▶ Exercise aim:
Answer these questions using the post below about locating stored procedure source code in SQL Server:
(a) Which base table does the author query in place of sys.procedures, since that view isn't available when SQL Server isn't running?
(b) What object ID does the XYZ procedure have?
(c) Why doesn't the author have access to sys.sql_modules yet?

▶ Passage:
Mark S. Rasmussen improve.dk
Aug 27
2012

At the moment I’m working on extending OrcaMDF Studio to not only list base tables, DMVs and tables, but also stored procedures. That’s easy enough, we just need to query sys.procedures – or that is, the sys.sysschobjs base table, since the sys.procedures DMV isn’t available when SQL Server isn’t running.

However, I don’t want to just list the stored procedures, I also want to present the source code in them. That brings up a new task – retrieving said source code. Where is it stored? I wasn’t able to find anything on Google, so let’s take a look for ourselves!

I’ve created a new empty database with a data file of three megabytes. In this database, I’ve created a single stored procedure like so:

SET ANSI_NULLS ON
GO
SET QUOTED_IDENTIFIER ON
GO
-- =============================================
-- Author:		
-- Create date: 
-- Description:	
-- =============================================
CREATE PROCEDURE XYZ
	AS
BEGIN
	-- SET NOCOUNT ON added to prevent extra result sets from
	-- interfering with SELECT statements.
	SET NOCOUNT ON;

    -- Insert statements for procedure here
	SELECT 'AABBCC' AS Output
END

Now when I select from sys.procedures, we can see that the procedure has object ID 2105058535:

select * from sys.procedures

So far so good. We can then retrieve the definition itself as an nvarchar(MAX) by querying sys.sql_modules like so:

select * from sys.sql_modules where object_id = 2105058535

And there you have it, the source code for the XYZ procedure! But hold on a moment, while I’ve gotten the object ID for the procedure by querying the sys.sysschobjs base table, I don’t have access to sys.sql_modules yet, as that’s a view and not a base table. Let’s take a look at where sys.sql_modules gets the definition from:

select object_definition(object_id('sys.sql_modules'))

▶ Data:
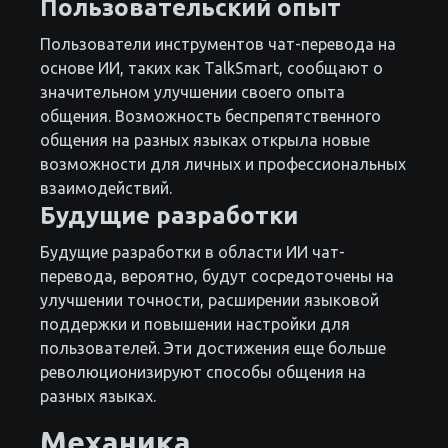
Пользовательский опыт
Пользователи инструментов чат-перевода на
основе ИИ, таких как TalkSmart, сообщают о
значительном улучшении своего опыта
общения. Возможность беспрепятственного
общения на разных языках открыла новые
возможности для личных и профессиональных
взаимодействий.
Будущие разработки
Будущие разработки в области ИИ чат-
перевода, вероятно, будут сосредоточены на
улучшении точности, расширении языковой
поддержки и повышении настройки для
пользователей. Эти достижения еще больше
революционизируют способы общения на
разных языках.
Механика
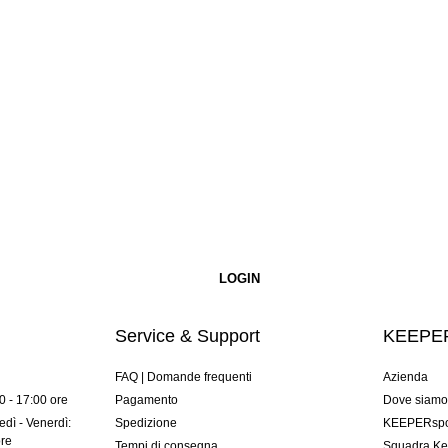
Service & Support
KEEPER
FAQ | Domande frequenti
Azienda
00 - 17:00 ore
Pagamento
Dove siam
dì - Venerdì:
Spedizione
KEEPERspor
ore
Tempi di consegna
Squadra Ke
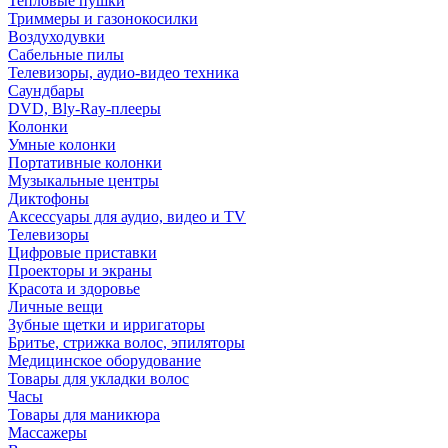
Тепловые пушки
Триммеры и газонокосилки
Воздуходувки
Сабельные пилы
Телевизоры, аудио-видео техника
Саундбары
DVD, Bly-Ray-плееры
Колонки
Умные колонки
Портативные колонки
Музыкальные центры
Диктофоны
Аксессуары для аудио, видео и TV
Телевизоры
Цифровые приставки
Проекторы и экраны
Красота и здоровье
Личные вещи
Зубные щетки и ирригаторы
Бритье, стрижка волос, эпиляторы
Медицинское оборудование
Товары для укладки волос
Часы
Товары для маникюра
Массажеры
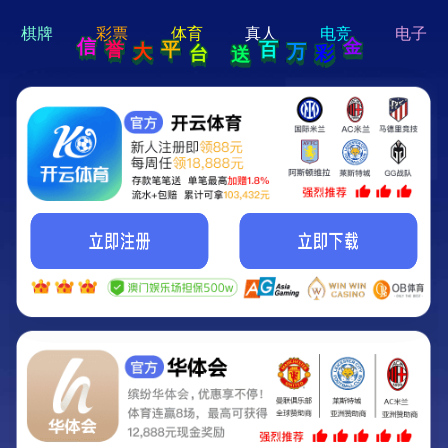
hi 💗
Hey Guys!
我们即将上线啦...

▶ Solution:
(a) The sys.sysschobjs base table.
(b) 2105058535.
(c) Because sys.sql_modules is a view, not a base table.